Читать книгу Ловушка для гения. Очерки о Д. И.Менделееве онлайн
Однако, когда я поинтересовался, что же это было за распоряжение такое относительно приема «только из своих округов», выяснилось, что никакого правительственного постановления на этот счет в царствование Николая Павловича не принималось. Ситуация складывалась иначе, и рассмотреть ее целесообразно в более широком контексте образовательной политики российского правительства в 1825–1855 годах.
«И быстрее, шибче воли, поезд мчится в чистом поле»[47]
Император Николай I в детстве и юности, увы, не получил глубокого и всестороннего образования, хотя его учителя (М. А. Балугьянский, А. К. Шторх, Ф. П. Аделунг, В. Г. Кукольник) очень старались. Будучи типичным прагматиком, Николай Павлович обладал умом последовательным, но, как отметила королева Виктория, «необработанным», а его воспитание, по ее мнению, «было небрежно», «политика и военное дело – единственные предметы, внушающие ему большой интерес» [Татищев, 1889, с.28]. А. С. Пушкину на его «Записку о народном воспитании» Николай велел передать, что принятое поэтом «правило, будто бы просвещение и гений служат исключительным основанием совершенству, есть правило опасное для общего спокойствия… Нравственность, прилежное служение, усердие предпочесть должно просвещению неопытному, безнравственному, бесполезному» [Пушкин, 1977–1979, т.7, с.462].
Нравственность для его величества – одно из кодовых понятий, оно означало, что подданные «должны быть преданы самодержавию, верны православию и горды тем, что они русские» [Виттекер, 1999, с.155]. «Ученье и ученость я уважаю и ставлю высоко, – заверял император депутацию Московского университета, – но еще выше я ставлю нравственность»[48].
Что это означало на деле?
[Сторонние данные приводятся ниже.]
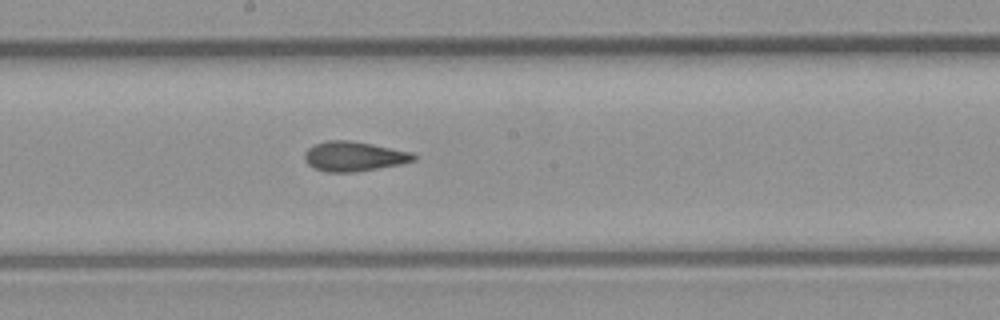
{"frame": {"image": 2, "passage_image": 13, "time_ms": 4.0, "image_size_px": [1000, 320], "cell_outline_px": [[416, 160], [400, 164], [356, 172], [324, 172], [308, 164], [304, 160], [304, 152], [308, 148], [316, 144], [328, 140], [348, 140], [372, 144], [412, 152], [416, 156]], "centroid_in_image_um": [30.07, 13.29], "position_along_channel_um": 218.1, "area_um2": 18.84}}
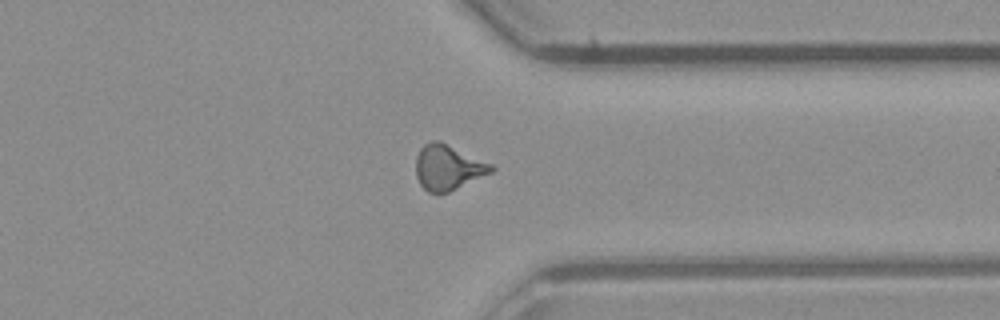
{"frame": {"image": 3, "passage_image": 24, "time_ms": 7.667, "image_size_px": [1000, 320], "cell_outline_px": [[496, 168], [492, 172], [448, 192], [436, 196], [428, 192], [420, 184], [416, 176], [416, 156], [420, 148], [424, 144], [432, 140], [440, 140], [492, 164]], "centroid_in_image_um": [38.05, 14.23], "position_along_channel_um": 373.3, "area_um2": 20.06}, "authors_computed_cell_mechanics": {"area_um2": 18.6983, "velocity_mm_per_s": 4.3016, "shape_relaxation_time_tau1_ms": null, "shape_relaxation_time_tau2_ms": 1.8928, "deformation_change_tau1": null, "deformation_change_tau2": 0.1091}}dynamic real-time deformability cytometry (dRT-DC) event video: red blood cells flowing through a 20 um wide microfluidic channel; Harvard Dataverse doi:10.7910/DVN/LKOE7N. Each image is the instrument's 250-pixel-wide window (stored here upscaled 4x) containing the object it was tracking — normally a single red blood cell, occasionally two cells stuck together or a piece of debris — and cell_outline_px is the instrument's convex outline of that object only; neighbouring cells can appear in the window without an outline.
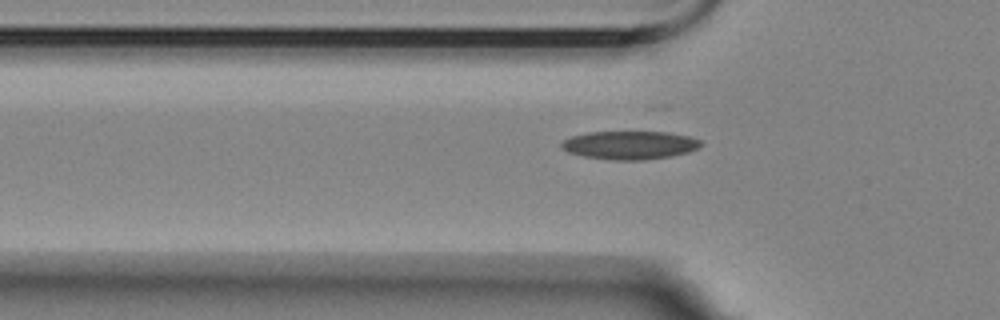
{"species": "Egyptian fruit bat (a non-hibernating species)", "species_latin": "Rousettus aegyptiacus", "temperature_condition": "room temperature", "stored_images_in_passage": 41, "camera_frame_rate_fps": 3000, "um_per_image_px": 0.085, "animal": {"sex": "female"}, "frame": {"image": 1, "passage_image": 6, "time_ms": 1.667, "image_size_px": [1000, 320], "cell_outline_px": [[704, 144], [700, 148], [688, 152], [668, 156], [644, 160], [612, 160], [584, 156], [568, 152], [560, 144], [564, 140], [572, 136], [588, 132], [668, 132], [688, 136], [700, 140]], "centroid_in_image_um": [53.56, 12.33], "position_along_channel_um": 72.2, "area_um2": 22.89}}
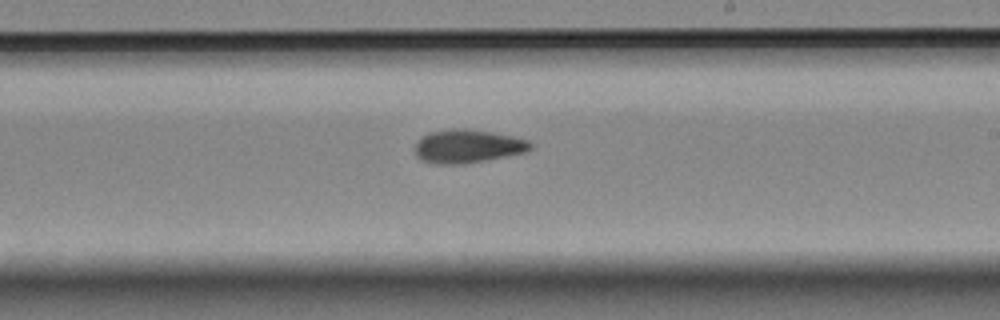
{"frame": {"image": 2, "passage_image": 21, "time_ms": 6.667, "image_size_px": [1000, 320], "cell_outline_px": [[532, 148], [524, 152], [464, 164], [436, 164], [420, 160], [416, 156], [416, 144], [420, 136], [428, 132], [452, 128], [468, 128], [492, 132], [512, 136], [528, 140], [532, 144]], "centroid_in_image_um": [39.7, 12.42], "position_along_channel_um": 249.3, "area_um2": 22.54}}
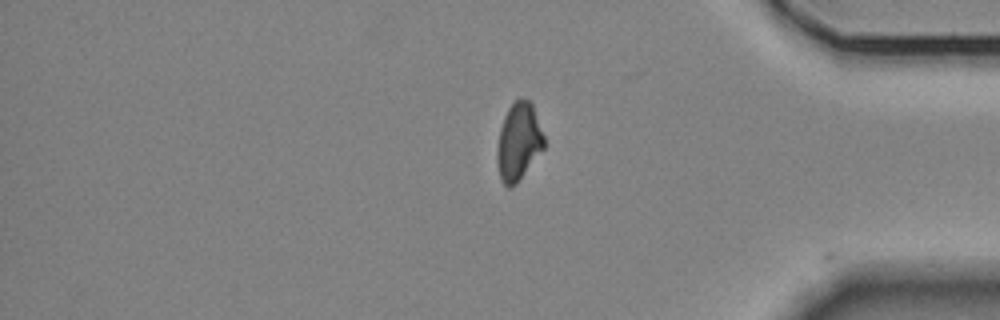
{"frame": {"image": 3, "passage_image": 35, "time_ms": 11.333, "image_size_px": [1000, 320], "cell_outline_px": [[544, 148], [516, 184], [512, 188], [508, 188], [504, 184], [500, 176], [496, 160], [496, 152], [500, 128], [504, 116], [508, 108], [520, 96], [524, 96], [532, 104], [544, 136]], "centroid_in_image_um": [44.07, 12.03], "position_along_channel_um": 391.1, "area_um2": 21.21}, "authors_computed_cell_mechanics": {"area_um2": 21.8484, "velocity_mm_per_s": 3.5175, "shape_relaxation_time_tau1_ms": 8.6117, "shape_relaxation_time_tau2_ms": 5.6548, "deformation_change_tau1": 0.1916, "deformation_change_tau2": 0.116}}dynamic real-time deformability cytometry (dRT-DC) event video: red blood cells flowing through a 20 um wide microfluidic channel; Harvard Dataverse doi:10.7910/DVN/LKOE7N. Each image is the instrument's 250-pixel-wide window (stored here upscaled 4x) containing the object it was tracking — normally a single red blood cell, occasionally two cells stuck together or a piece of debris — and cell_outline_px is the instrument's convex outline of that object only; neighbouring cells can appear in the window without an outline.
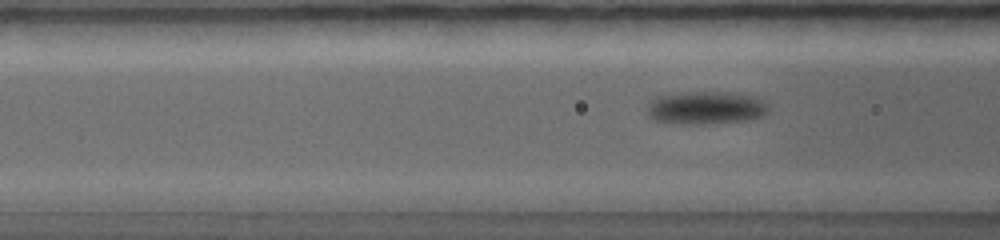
{"species": "common noctule bat (a hibernating species)", "species_latin": "Nyctalus noctula", "temperature_condition": "warm", "stored_images_in_passage": 51, "camera_frame_rate_fps": 5000, "um_per_image_px": 0.085, "animal": {"sex": "female", "body_mass_g": 19.0, "forearm_length_mm": 56.7}, "frame": {"image": 1, "passage_image": 15, "time_ms": 3.2, "image_size_px": [1000, 240], "cell_outline_px": [[764, 108], [756, 116], [728, 120], [660, 120], [652, 116], [652, 104], [660, 96], [676, 92], [716, 92], [740, 96], [752, 100], [760, 104]], "centroid_in_image_um": [59.83, 9.07], "position_along_channel_um": 106.8, "area_um2": 19.13}}
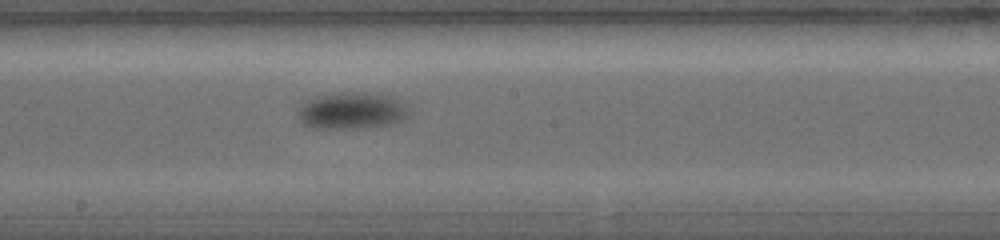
{"frame": {"image": 2, "passage_image": 24, "time_ms": 5.2, "image_size_px": [1000, 240], "cell_outline_px": [[400, 116], [392, 120], [376, 124], [312, 124], [304, 116], [304, 108], [316, 96], [344, 92], [380, 92], [396, 100], [400, 108]], "centroid_in_image_um": [29.93, 9.24], "position_along_channel_um": 218.3, "area_um2": 19.31}}
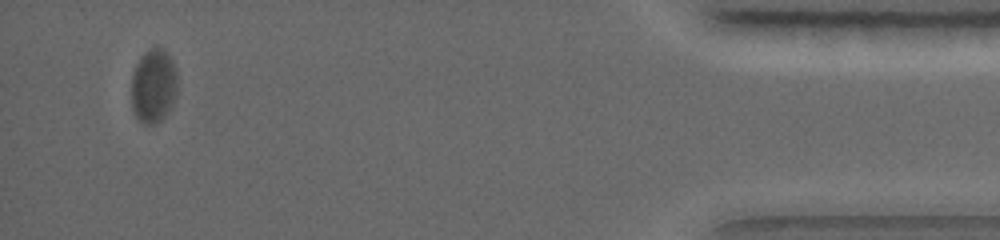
{"frame": {"image": 3, "passage_image": 47, "time_ms": 10.4, "image_size_px": [1000, 240], "cell_outline_px": [[176, 84], [172, 100], [168, 108], [152, 124], [144, 124], [136, 116], [132, 108], [132, 72], [140, 56], [148, 48], [164, 48], [168, 52], [176, 68]], "centroid_in_image_um": [13.0, 7.19], "position_along_channel_um": 422.2, "area_um2": 19.25}}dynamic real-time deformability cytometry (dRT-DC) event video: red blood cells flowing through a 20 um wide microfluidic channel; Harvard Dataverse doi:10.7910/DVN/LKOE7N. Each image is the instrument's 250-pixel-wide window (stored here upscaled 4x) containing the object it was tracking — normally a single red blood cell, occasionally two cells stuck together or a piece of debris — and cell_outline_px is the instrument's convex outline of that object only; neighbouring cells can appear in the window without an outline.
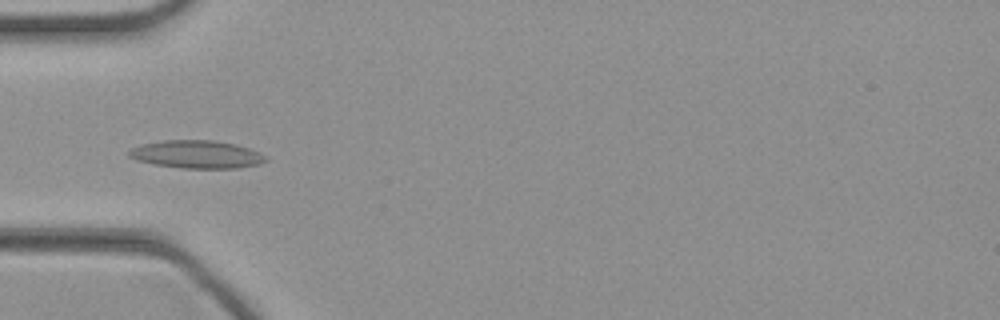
{"species": "common noctule bat (a hibernating species)", "species_latin": "Nyctalus noctula", "temperature_condition": "cold", "stored_images_in_passage": 46, "camera_frame_rate_fps": 3000, "um_per_image_px": 0.085, "animal": {"sex": "female", "body_mass_g": 21.9}, "frame": {"image": 1, "passage_image": 15, "time_ms": 4.667, "image_size_px": [1000, 320], "cell_outline_px": [[268, 160], [260, 164], [240, 168], [180, 168], [152, 164], [136, 160], [128, 156], [128, 152], [132, 148], [140, 144], [164, 140], [212, 140], [236, 144], [260, 152]], "centroid_in_image_um": [16.7, 13.12], "position_along_channel_um": 68.3, "area_um2": 22.37}}
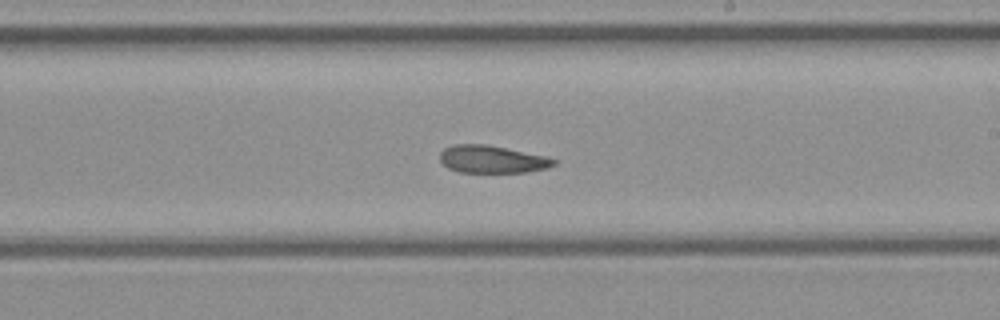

Вспомним слова преподавателя уездного училища из «Мертвых душ», большого любителя «тишины и хорошего поведения»: «Способности и дарования? это все вздор… я смотрю только на поведение. Я поставлю полные баллы во всех науках тому, кто ни аза не знает, да ведет себя похвально; а в ком я вижу дурной дух да насмешливость, я тому нуль, хоть он Солона заткни за пояс!» [Гоголь, 1937–1952, т.6, с.226].